(Selected text)

So I've been working with the CC-CEDICT, a free downloadable Chinese-English dictionary. I've been using python to make some small changes and reformat the dictionary. When I ran code that just reorganized the dictionary as a csv file, I had no issues and the characters were written into the file as expected. Here is the code for that:
filename = 'cedict_ts.u8.txt'
newname = 'cedict_ts.u8.csv'
f = open(filename,'r')
allLines = f.readlines()
f.close()
newf = open(newname, 'w')
endofhash = False
for i in range(0, len(allLines)):
curLine = allLines[i]
if curLine[0] == '#':
newf.write(curLine)
else:
if(not endofhash):
newarr = ['Traditional','Simplified','Pinyin','Definition(s)\r\n']
newline = ','.join(newarr)
newf.write(newline)
endofhash = True
firstws = curLine.find(' ')
lsbrack = curLine.find('[')
rsbrack = curLine.find(']')

(End Selected text)
(Source material)

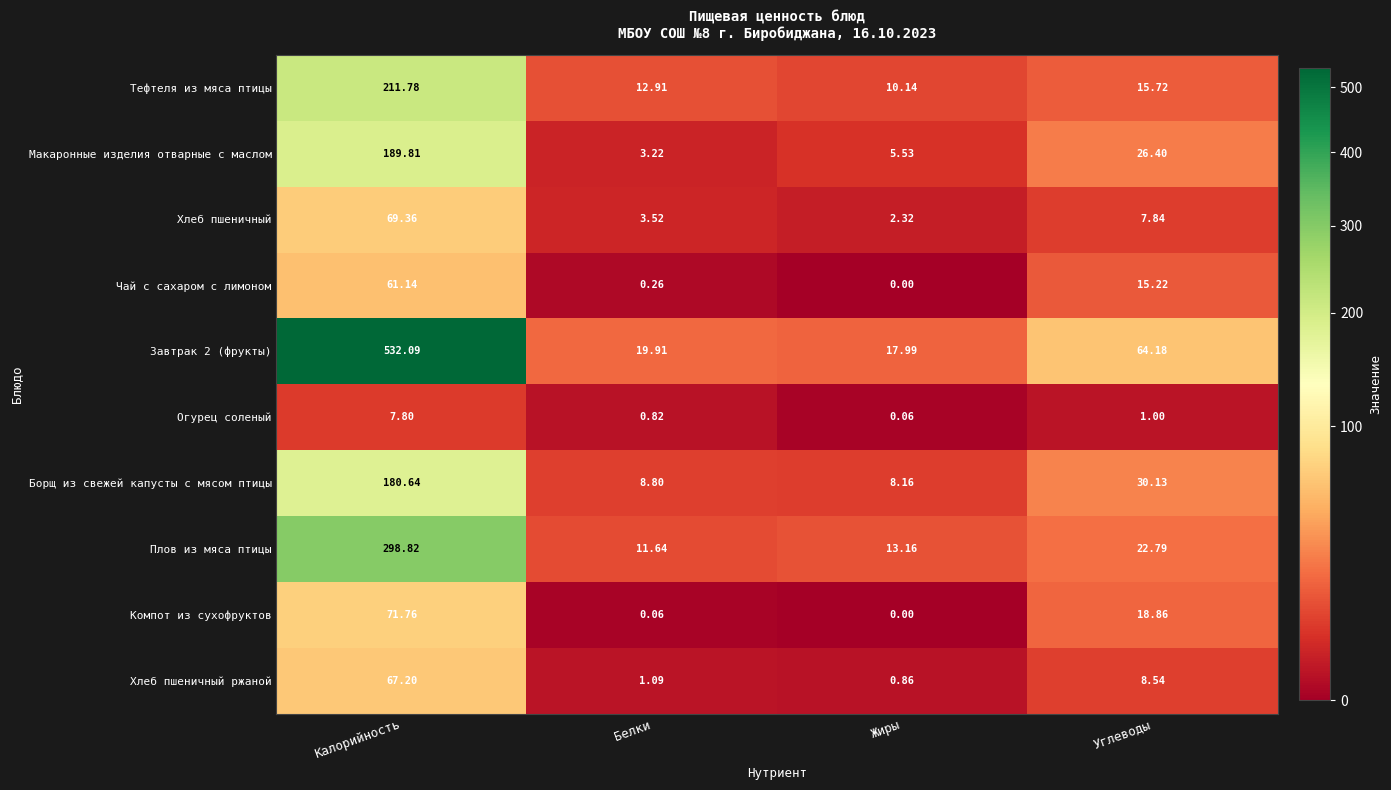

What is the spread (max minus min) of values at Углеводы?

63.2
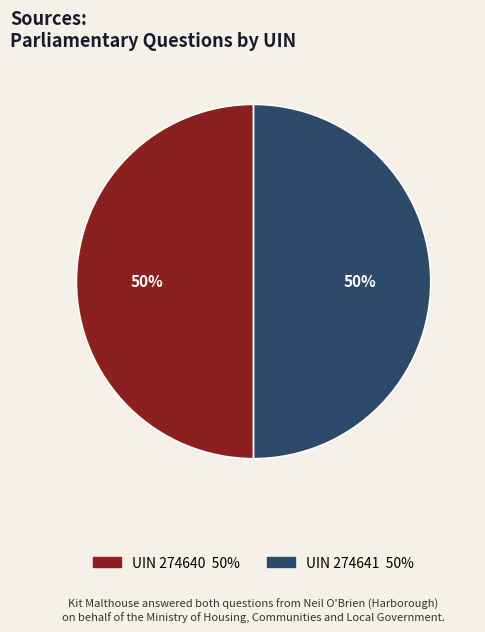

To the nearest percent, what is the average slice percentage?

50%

(End Source material)

### Work task A
In the post about reformatting a Chinese-English dictionary with Python, which dictionary is the writer working with?
### Work task B
Carry on the post about reformatting the Chinese-English dictionary with Python, starting right after its last line.

### Written response A
The CC-CEDICT, a free downloadable Chinese-English dictionary.

### Written response B
fslash = curLine.find('/')
lslash = curLine.rfind('/')
trad = curLine[0:firstws]
simp = curLine[firstws+1:lsbrack-1]
piny = curLine[lsbrack+1:rsbrack]
defin = curLine[fslash+1:lslash]
defin = defin.replace('/','; ')
defin = defin + '\r\n'
newarr = [trad, simp, piny, defin]
newline = ','.join(newarr)
newf.write(newline)
newf.close()
However, when I run a program that also changes the pinyin system and adds it to the dictionary, the content of the text file is gobbly-gook. But, as a test I had the program print out each line before it was written to the text file, and it prints to the terminal as expected. Here is the code that does that:
from pinyinConverter import *
filename = 'cedict_ts.u8.txt'
newname = 'cedict_ts_wpym.u8.csv'
f = open(filename,'r')
allLines = f.readlines()
f.close()
apy = readPinyinTextfile('pinyinchars.txt')
newf = open(newname, 'w')
endofhash = False
for i in range(0, len(allLines)):
curLine = allLines[i]
if curLine[0] == '#':
newf.write(curLine)
else:
if(not endofhash):
newarr = ['Traditional','Simplified','Pinyin','PinyinWithMarks','Definition(s)\r\n']
newline = ','.join(newarr)
newf.write(newline)
endofhash = True
firstws = curLine.find(' ')
lsbrack = curLine.find('[')
rsbrack = curLine.find(']')
fslash = curLine.find('/')
lslash = curLine.rfind('/')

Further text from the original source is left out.